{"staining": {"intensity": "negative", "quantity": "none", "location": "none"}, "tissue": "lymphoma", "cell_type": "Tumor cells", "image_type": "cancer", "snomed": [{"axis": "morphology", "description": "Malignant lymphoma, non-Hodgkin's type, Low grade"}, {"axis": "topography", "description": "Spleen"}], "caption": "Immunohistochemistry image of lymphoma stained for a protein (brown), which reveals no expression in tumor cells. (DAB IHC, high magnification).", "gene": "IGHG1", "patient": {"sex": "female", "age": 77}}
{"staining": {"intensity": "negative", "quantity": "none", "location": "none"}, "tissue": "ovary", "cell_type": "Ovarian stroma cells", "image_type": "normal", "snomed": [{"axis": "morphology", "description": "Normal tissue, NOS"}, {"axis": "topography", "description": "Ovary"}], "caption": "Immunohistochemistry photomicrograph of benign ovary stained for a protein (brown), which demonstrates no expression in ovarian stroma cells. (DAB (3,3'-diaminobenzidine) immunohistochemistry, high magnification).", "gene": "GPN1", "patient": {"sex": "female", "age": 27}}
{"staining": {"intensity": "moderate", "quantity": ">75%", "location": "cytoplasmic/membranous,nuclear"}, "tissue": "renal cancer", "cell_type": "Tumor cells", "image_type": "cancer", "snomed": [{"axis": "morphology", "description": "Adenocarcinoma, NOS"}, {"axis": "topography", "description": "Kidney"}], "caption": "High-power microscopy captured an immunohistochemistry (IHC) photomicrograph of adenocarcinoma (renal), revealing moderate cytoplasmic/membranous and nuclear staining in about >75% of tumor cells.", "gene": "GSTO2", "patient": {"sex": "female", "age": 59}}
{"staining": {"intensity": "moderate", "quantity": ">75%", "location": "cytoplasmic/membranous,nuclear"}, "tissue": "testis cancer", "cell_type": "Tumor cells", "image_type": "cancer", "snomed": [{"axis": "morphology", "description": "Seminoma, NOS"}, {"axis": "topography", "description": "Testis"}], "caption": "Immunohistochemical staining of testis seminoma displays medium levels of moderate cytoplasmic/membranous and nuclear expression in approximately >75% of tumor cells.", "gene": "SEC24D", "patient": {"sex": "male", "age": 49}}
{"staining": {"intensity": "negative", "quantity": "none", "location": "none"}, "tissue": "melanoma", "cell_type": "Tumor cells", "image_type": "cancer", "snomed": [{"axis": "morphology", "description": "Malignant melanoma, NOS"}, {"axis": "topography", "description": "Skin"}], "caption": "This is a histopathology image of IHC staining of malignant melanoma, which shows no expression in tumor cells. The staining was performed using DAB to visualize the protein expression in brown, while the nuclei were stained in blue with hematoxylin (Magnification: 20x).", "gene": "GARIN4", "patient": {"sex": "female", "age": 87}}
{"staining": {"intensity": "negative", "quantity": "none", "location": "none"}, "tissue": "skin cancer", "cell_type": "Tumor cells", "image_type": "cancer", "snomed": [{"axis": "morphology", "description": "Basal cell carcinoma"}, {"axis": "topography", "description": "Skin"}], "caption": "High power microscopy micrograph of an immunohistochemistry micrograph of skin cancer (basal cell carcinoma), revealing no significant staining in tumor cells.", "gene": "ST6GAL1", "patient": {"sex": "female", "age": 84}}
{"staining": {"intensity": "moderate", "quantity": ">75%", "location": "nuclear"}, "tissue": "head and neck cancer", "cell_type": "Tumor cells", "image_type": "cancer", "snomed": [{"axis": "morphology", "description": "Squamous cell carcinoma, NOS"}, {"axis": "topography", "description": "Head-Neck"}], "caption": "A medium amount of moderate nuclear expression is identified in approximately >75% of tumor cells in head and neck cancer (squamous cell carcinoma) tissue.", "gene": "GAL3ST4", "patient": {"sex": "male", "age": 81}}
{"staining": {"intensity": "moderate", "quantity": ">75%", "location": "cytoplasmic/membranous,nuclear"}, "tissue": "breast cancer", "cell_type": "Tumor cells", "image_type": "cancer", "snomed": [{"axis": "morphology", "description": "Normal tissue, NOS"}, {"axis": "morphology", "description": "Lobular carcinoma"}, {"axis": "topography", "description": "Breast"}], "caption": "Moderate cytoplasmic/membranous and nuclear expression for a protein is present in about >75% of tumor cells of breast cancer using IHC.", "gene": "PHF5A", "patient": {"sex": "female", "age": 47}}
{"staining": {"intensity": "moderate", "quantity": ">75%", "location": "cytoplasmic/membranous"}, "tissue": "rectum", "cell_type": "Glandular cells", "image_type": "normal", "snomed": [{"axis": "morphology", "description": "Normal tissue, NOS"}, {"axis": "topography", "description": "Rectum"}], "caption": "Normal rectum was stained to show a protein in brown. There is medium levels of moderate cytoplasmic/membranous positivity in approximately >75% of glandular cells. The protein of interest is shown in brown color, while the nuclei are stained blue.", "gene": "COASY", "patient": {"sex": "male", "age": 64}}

§ §

EXERCISE PROMPT:
The full set of data above must come back exactly as written.

RESULT FOR THIS EXERCISE:
{"staining": {"intensity": "negative", "quantity": "none", "location": "none"}, "tissue": "lymphoma", "cell_type": "Tumor cells", "image_type": "cancer", "snomed": [{"axis": "morphology", "description": "Malignant lymphoma, non-Hodgkin's type, Low grade"}, {"axis": "topography", "description": "Spleen"}], "caption": "Immunohistochemistry image of lymphoma stained for a protein (brown), which reveals no expression in tumor cells. (DAB IHC, high magnification).", "gene": "IGHG1", "patient": {"sex": "female", "age": 77}}
{"staining": {"intensity": "negative", "quantity": "none", "location": "none"}, "tissue": "ovary", "cell_type": "Ovarian stroma cells", "image_type": "normal", "snomed": [{"axis": "morphology", "description": "Normal tissue, NOS"}, {"axis": "topography", "description": "Ovary"}], "caption": "Immunohistochemistry photomicrograph of benign ovary stained for a protein (brown), which demonstrates no expression in ovarian stroma cells. (DAB (3,3'-diaminobenzidine) immunohistochemistry, high magnification).", "gene": "GPN1", "patient": {"sex": "female", "age": 27}}
{"staining": {"intensity": "moderate", "quantity": ">75%", "location": "cytoplasmic/membranous,nuclear"}, "tissue": "renal cancer", "cell_type": "Tumor cells", "image_type": "cancer", "snomed": [{"axis": "morphology", "description": "Adenocarcinoma, NOS"}, {"axis": "topography", "description": "Kidney"}], "caption": "High-power microscopy captured an immunohistochemistry (IHC) photomicrograph of adenocarcinoma (renal), revealing moderate cytoplasmic/membranous and nuclear staining in about >75% of tumor cells.", "gene": "GSTO2", "patient": {"sex": "female", "age": 59}}
{"staining": {"intensity": "moderate", "quantity": ">75%", "location": "cytoplasmic/membranous,nuclear"}, "tissue": "testis cancer", "cell_type": "Tumor cells", "image_type": "cancer", "snomed": [{"axis": "morphology", "description": "Seminoma, NOS"}, {"axis": "topography", "description": "Testis"}], "caption": "Immunohistochemical staining of testis seminoma displays medium levels of moderate cytoplasmic/membranous and nuclear expression in approximately >75% of tumor cells.", "gene": "SEC24D", "patient": {"sex": "male", "age": 49}}
{"staining": {"intensity": "negative", "quantity": "none", "location": "none"}, "tissue": "melanoma", "cell_type": "Tumor cells", "image_type": "cancer", "snomed": [{"axis": "morphology", "description": "Malignant melanoma, NOS"}, {"axis": "topography", "description": "Skin"}], "caption": "This is a histopathology image of IHC staining of malignant melanoma, which shows no expression in tumor cells. The staining was performed using DAB to visualize the protein expression in brown, while the nuclei were stained in blue with hematoxylin (Magnification: 20x).", "gene": "GARIN4", "patient": {"sex": "female", "age": 87}}
{"staining": {"intensity": "negative", "quantity": "none", "location": "none"}, "tissue": "skin cancer", "cell_type": "Tumor cells", "image_type": "cancer", "snomed": [{"axis": "morphology", "description": "Basal cell carcinoma"}, {"axis": "topography", "description": "Skin"}], "caption": "High power microscopy micrograph of an immunohistochemistry micrograph of skin cancer (basal cell carcinoma), revealing no significant staining in tumor cells.", "gene": "ST6GAL1", "patient": {"sex": "female", "age": 84}}
{"staining": {"intensity": "moderate", "quantity": ">75%", "location": "nuclear"}, "tissue": "head and neck cancer", "cell_type": "Tumor cells", "image_type": "cancer", "snomed": [{"axis": "morphology", "description": "Squamous cell carcinoma, NOS"}, {"axis": "topography", "description": "Head-Neck"}], "caption": "A medium amount of moderate nuclear expression is identified in approximately >75% of tumor cells in head and neck cancer (squamous cell carcinoma) tissue.", "gene": "GAL3ST4", "patient": {"sex": "male", "age": 81}}
{"staining": {"intensity": "moderate", "quantity": ">75%", "location": "cytoplasmic/membranous,nuclear"}, "tissue": "breast cancer", "cell_type": "Tumor cells", "image_type": "cancer", "snomed": [{"axis": "morphology", "description": "Normal tissue, NOS"}, {"axis": "morphology", "description": "Lobular carcinoma"}, {"axis": "topography", "description": "Breast"}], "caption": "Moderate cytoplasmic/membranous and nuclear expression for a protein is present in about >75% of tumor cells of breast cancer using IHC.", "gene": "PHF5A", "patient": {"sex": "female", "age": 47}}
{"staining": {"intensity": "moderate", "quantity": ">75%", "location": "cytoplasmic/membranous"}, "tissue": "rectum", "cell_type": "Glandular cells", "image_type": "normal", "snomed": [{"axis": "morphology", "description": "Normal tissue, NOS"}, {"axis": "topography", "description": "Rectum"}], "caption": "Normal rectum was stained to show a protein in brown. There is medium levels of moderate cytoplasmic/membranous positivity in approximately >75% of glandular cells. The protein of interest is shown in brown color, while the nuclei are stained blue.", "gene": "COASY", "patient": {"sex": "male", "age": 64}}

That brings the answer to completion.